То, что Си Га Лун и Ве Да Лисса чего-то опасались, опытный аналитик высмотрел бы в нескольких мелких деталях и в линии поведения. Парочка ни разу не пожаловалась на свою долю, не проклинала жестоких судей и только в случае крайней необходимости что-то там вякала насчет своей прошлой жизни. Они сразу стали довольно вежливо, с уважением относиться к мастерам и надзирателям; ровно и без эмоций – к коллегам; и без огонька – к своему каторжному труду. А почему без огонька? Да потому что передовики, пахавшие все свободное время, выделялись, фиксировались мастерами в первую очередь. Им предоставляли для жительства более приличные стационарные модули, выдавали усиленные пайки, вплоть до деликатесов и сладостей, и самое главное, они могли подавать апелляции наверх, чтобы их дело пересмотрели и срок каторги хотя бы скостили. За таких продуктивных работников мастера стояли горой, поддерживали во всем и порой по собственной инициативе, будучи на поверхности, старались разобраться в делах своих любимчиков и как-то им помочь.
Вот такой «ненужной помощи» влипшие в неприятности резиденты опасались больше всего. Первые год-полтора. Потом немного успокоились. Все-таки понимание наивысшей опасности – угрозы гибели превалировало над желанием улучшить условия существования.
Другой вопрос, что такое существование, в конце концов, и самых отчаянных оптимистов сведет в могилу.

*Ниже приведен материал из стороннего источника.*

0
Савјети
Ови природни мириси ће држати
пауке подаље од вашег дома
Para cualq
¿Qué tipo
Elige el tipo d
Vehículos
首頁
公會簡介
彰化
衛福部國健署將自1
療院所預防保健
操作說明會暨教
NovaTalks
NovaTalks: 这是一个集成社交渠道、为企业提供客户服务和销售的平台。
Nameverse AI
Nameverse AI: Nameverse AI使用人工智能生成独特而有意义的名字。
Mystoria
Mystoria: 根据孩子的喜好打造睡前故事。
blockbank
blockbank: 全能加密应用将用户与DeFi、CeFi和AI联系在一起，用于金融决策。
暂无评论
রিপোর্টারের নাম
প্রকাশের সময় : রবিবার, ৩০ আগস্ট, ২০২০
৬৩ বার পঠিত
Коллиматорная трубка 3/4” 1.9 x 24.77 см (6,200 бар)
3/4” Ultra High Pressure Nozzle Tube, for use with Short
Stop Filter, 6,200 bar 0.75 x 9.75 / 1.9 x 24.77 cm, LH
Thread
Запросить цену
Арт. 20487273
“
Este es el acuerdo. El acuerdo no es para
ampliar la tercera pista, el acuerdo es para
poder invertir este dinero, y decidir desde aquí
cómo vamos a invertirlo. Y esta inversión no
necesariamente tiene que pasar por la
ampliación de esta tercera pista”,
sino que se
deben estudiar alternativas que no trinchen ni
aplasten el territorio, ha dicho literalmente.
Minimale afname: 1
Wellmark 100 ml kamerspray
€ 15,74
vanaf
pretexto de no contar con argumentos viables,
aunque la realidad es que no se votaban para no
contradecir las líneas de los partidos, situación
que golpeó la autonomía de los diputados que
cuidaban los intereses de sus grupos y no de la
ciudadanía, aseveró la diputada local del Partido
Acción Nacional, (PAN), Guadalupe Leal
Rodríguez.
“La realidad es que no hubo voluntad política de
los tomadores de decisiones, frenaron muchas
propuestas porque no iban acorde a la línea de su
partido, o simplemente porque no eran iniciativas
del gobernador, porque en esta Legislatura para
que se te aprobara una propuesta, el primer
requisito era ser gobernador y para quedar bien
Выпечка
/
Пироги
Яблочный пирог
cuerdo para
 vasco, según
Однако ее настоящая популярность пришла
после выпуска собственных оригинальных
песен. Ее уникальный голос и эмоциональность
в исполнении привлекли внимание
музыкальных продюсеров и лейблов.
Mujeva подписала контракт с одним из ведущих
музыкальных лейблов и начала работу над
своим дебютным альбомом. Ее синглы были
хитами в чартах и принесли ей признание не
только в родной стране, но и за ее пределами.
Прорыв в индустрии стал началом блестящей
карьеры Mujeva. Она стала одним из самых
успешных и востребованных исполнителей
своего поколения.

А значит, следовало жить хоть какой-то надеждой. А надежда была весьма хрупкая. Очень сложно было передать весточку на свободу. Каждого каторжанина, которому повезло выбраться наверх, тщательно допрашивали с применением домутила. Выискивали при этом все контакты с поверхностью и перепроверяли их пятикратно. Так что, даже отыскав надежного товарища, еще нельзя было быть уверенным, что условная фраза в рекламном объявлении или знак, нарисованный в общественном месте, дойдут до высшего руководства.
Мало того, Роман Бровер сомневался и в компетентности самого командования. Ну, появится в газетах и на информационных форумах объявление, обозначающее для грамотных людей: «Мы живы. Сидим в узилище» (имелся и такой сигнал на всякий случай) – а толку? Естественно, что командование пошлет неких, скорей всего желторотых агентов разбираться. Те начнут копать, как и куда делись такие-то. Попросту ходить, выискивать свидетелей, дотошно их выспрашивать и рыться в секретной информации. А подобные действия для опытных моусовских контрразведчиков, что красная тряпка для быка. Их местный шеф, правая рука Моуса, граф Де Ло Кле, отлично вымуштровал. Живо и самих агентов зацапают, а там и до лживых каторжан доберутся.